8 Steps To Achieve your New Year's Resolutions | Facades and Nuances: 8 Steps To Achieve your New Year's Resolutions

Tuesday, December 30, 2014

8 Steps To Achieve your New Year's Resolutions

Around this time of the year, I tend to make around fifty New Year's Resolutions, actually attempt about ten, and then completely give up after the first week. This year, I am committed to actually completing one - keeping my resolutions this year. And in order to achieve that, I have compiled a list of all the tips and tricks I could find to achieve any of my goals and resolutions that I make on New Year's Eve or anytime down the road.

More below...

1.  Make fewer resolutions.
It is so easy and enticing to decide to make a bunch of resolutions at the start of the new year. A new year means a fresh start and should herald the "new you" - i.e. the version of yourself that does everything you ever wanted to do. But it's so much easier said than done. The reality is that we are creature of habit and even making a resolution as simple as flossing your teeth everyday or waking up a little earlier takes a lot of willpower and planning. So instead of making a lot of resolutions at once, make one and work at it until it becomes a habit. Then you can introduce a new one later during the year. Sure, it takes more time but it will probably last more than that one week you try to do everything you ever wanted to do. Speaking of the new you...

2. Don't make resolutions from a  negative place.
Be kind to yourself. Saying you want to lose 10 pounds because you feel fat will work against you. Working towards that goal will be tainted with negative connotations. Reword your goals and use that positive psychology to start stay optimistic and motivated!

3. Make appropriate and realistic goals
There is no way you are going to be able to run a marathon in a month if you haven't exercised in ages and there is no way you can control if you are going to get a promotion. For the former, that's just ridiculous and for the latter, you simply can't control outside forces. Make goals for things that you can control and things that are feasible. Sign up for a half-marathon in 3 months or work on improving something at work.

4. Write down your goals or make an inspiration board
It's a pretty simple concept. Writing down your goals gives you something tangible to look at instead of keeping your goal in your mind as a fleeting moment. Make sure you keep it somewhere you can see it regularly in order to stay motivated. After awhile, the initial excitement fades away and you are no longer driven achieve your goal. Remembering why you started in the first place can keep that perseverance going.
An inspiration board functions in the same manner. Make a pinterest board or collage of pictures and words that inspire you towards your goal.

5. Make a schedule and focus on the progress
This has to be one of my favorite tips. Focusing on a goal is a lofty premise and for a perfectionist like me - it's intimidating. Instead, make a schedule of what you will do every day. Focusing on what you do every day is far more productive and manageable. One of the best examples of this principle in action is NaNoWriMo.  The premise is that during the month of November you write a 50,000 word novel. Sounds crazy, right?

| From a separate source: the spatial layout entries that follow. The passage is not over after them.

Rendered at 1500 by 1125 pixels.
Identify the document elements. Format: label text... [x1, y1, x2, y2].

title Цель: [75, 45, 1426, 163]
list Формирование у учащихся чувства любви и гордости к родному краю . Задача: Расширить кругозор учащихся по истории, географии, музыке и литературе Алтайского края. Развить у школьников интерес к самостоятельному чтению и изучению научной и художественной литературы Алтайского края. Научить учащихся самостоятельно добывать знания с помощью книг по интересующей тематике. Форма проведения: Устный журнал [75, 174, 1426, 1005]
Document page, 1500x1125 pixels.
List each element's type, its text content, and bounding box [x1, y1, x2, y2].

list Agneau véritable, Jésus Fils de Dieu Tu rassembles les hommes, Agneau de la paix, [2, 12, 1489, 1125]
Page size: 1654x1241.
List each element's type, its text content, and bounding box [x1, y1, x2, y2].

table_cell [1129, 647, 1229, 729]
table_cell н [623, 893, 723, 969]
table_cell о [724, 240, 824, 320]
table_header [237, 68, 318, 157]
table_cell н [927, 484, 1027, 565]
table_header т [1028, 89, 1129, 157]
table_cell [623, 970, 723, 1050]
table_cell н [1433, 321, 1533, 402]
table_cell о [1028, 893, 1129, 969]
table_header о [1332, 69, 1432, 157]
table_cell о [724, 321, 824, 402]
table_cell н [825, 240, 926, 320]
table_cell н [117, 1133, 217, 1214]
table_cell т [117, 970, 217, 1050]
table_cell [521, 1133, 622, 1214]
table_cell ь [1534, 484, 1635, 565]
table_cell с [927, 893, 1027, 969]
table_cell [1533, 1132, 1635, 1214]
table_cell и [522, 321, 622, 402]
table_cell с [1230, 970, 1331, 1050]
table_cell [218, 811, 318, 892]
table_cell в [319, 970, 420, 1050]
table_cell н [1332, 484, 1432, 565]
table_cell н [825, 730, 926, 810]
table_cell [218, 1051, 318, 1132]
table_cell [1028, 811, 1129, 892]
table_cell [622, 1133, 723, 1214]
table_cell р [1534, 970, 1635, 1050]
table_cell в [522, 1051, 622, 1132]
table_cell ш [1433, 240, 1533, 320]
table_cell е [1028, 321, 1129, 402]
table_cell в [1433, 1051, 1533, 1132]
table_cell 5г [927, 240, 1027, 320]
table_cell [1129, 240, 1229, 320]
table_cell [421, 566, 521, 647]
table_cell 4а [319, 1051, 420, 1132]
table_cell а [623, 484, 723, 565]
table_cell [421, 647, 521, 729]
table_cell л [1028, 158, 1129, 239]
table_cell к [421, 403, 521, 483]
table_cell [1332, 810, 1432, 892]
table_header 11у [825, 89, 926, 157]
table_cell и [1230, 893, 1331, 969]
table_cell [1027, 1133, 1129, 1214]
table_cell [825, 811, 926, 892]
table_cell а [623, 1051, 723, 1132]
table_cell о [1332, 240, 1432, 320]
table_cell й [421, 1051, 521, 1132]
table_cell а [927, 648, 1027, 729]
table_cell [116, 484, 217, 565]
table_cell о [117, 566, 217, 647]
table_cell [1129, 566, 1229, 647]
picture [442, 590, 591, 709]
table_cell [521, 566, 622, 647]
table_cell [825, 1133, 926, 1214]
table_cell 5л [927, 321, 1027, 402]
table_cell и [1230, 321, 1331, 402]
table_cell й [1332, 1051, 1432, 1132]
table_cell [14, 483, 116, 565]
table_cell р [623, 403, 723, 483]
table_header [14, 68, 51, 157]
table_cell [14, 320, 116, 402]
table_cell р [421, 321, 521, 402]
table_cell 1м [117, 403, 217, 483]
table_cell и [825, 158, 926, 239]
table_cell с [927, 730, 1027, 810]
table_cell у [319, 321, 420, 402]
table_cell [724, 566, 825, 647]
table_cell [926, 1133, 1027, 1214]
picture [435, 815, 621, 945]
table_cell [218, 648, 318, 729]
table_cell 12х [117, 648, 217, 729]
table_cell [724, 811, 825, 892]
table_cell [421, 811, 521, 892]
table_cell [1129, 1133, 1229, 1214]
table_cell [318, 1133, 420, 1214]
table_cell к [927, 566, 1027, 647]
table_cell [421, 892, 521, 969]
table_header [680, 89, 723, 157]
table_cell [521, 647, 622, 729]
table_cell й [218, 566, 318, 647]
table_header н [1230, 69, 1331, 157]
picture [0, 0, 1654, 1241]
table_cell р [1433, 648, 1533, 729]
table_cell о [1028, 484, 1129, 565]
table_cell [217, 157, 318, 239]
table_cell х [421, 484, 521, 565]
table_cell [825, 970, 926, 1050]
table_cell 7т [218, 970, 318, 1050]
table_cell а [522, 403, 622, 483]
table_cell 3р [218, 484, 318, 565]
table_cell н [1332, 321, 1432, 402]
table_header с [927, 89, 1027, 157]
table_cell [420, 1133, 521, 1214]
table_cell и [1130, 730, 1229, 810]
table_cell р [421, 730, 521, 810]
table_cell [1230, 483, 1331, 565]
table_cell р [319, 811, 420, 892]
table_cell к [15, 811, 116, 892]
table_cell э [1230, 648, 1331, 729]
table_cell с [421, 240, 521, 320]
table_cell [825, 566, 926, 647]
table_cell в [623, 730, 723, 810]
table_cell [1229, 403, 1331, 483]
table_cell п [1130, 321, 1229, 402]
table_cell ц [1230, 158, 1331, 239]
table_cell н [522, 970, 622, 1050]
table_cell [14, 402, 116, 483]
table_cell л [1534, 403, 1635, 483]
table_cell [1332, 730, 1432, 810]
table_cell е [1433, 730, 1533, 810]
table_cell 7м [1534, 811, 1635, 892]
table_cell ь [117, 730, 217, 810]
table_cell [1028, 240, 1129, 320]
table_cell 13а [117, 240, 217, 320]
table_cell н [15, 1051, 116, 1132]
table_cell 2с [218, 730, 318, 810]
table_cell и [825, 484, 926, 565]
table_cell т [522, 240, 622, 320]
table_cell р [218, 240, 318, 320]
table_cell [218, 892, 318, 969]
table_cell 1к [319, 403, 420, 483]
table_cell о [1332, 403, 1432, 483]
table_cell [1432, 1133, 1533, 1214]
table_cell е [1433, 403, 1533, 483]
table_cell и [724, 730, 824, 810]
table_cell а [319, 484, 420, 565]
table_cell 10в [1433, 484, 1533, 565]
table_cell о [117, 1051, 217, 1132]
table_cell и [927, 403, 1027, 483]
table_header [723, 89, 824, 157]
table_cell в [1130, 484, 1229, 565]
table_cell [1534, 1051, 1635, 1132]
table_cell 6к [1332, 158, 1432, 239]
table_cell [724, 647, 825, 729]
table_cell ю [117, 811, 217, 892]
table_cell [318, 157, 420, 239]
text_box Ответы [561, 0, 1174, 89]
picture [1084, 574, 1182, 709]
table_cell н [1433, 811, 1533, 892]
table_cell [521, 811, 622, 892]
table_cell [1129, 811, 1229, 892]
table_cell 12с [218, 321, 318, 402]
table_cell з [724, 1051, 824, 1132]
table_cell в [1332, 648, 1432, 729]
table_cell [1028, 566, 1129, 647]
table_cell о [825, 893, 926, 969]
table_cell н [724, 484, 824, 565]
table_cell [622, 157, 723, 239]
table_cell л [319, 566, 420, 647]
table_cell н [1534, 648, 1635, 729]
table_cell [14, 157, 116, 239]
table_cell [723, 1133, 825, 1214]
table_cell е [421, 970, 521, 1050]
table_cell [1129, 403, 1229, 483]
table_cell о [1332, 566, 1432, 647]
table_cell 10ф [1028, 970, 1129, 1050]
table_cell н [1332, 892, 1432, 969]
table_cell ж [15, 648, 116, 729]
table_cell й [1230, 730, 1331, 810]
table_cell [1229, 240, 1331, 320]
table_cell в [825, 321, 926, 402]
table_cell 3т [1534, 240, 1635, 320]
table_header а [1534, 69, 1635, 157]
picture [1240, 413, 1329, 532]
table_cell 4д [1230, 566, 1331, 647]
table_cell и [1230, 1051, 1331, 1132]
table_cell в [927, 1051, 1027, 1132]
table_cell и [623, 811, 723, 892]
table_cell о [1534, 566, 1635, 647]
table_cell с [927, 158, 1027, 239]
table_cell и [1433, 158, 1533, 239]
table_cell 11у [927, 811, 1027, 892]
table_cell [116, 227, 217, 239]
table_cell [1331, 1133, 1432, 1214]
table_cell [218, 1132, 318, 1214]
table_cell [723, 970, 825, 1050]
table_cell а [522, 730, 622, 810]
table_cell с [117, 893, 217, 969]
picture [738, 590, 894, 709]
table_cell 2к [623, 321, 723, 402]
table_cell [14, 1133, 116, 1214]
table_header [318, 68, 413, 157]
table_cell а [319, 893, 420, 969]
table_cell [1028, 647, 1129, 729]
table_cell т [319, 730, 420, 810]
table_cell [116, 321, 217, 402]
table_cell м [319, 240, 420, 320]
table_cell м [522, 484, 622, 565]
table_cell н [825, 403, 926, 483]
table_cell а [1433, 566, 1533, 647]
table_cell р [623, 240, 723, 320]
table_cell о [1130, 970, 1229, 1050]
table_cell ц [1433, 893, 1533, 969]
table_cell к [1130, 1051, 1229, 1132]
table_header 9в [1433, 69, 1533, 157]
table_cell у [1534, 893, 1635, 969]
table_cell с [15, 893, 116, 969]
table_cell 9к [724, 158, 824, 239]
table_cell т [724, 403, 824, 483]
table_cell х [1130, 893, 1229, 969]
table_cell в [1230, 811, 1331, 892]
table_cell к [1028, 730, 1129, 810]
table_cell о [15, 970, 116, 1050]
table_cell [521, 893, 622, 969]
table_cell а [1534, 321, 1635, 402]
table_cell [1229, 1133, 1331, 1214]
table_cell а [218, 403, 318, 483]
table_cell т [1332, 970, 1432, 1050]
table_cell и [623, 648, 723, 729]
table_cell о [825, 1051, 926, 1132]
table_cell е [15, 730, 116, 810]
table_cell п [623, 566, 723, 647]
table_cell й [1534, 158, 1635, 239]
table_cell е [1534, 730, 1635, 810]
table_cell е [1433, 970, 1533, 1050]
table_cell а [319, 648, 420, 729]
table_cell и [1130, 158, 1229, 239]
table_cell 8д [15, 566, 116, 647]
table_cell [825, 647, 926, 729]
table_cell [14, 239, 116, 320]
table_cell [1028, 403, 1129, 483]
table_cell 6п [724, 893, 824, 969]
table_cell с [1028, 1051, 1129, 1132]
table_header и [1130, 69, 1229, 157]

But the idea is that if you write 1, 667 words a day, you will complete your goal. . If you follow me on Instagram, you know that I (kinda) participated this year. Now, I didn't have an actual novel idea so I got nowhere near 50,000 words - but, the experience and the schedule got me back into the rhythm of writing and instead of having 0 words on paper, I have 25,008.
This also has another benefit. A goal is finite whereas a schedule is far sustainable in the long run. Even after you achieve your goal, you can still keep going and improving.  

6. Prepare for your goal and be aware of the potential obstacles
As I mentioned in my NaNoWriMo example, I didn't have a novel idea charted out so it was difficult for me to complete my goal. If your goal is to eat healthy, and all you have are chips in your pantry - it's simply not going to work. Figure out what your goal is, how you are going to achieve and get the supplies you need to make it happen! Don't get caught up in a second of inspiration; instead, focus on a long-term plan of diligence.
Also, think about potential obstacles that can happen and try to devise ways that you will overcome them. Psychology professor Gabriele Oettingen has devised the WOOP method which stands for "wish, outcome, obstacle, plan" which allows you to envision if-then scenarios that allow one to tackle potential setbacks that can occur in advance. This allows for more realistic goals.

7. Tell some people and but don't get too happy yet.
There are so many conflicting ideas on this idea. Some people recommend telling people about your goal so they can hold you accountable. Others recommend against it -  telling people about your goal can make you feel like you already achieved it and less likely to actually do so.  
I recommend telling your goals to your closet friends and family and then asking them to hold you accountable. That way, you have a close support system that has your back and keeps you positive but will also keep you focused on your goal.

8. Don't be too hard on yourself
Remember, we are focusing on the process. Don't be too hard on yourself if you can't fit in a morning run or fall asleep instead of writing. Instead of dwelling on every little setback, stay positive. Every step towards your goal counts. Just keep going.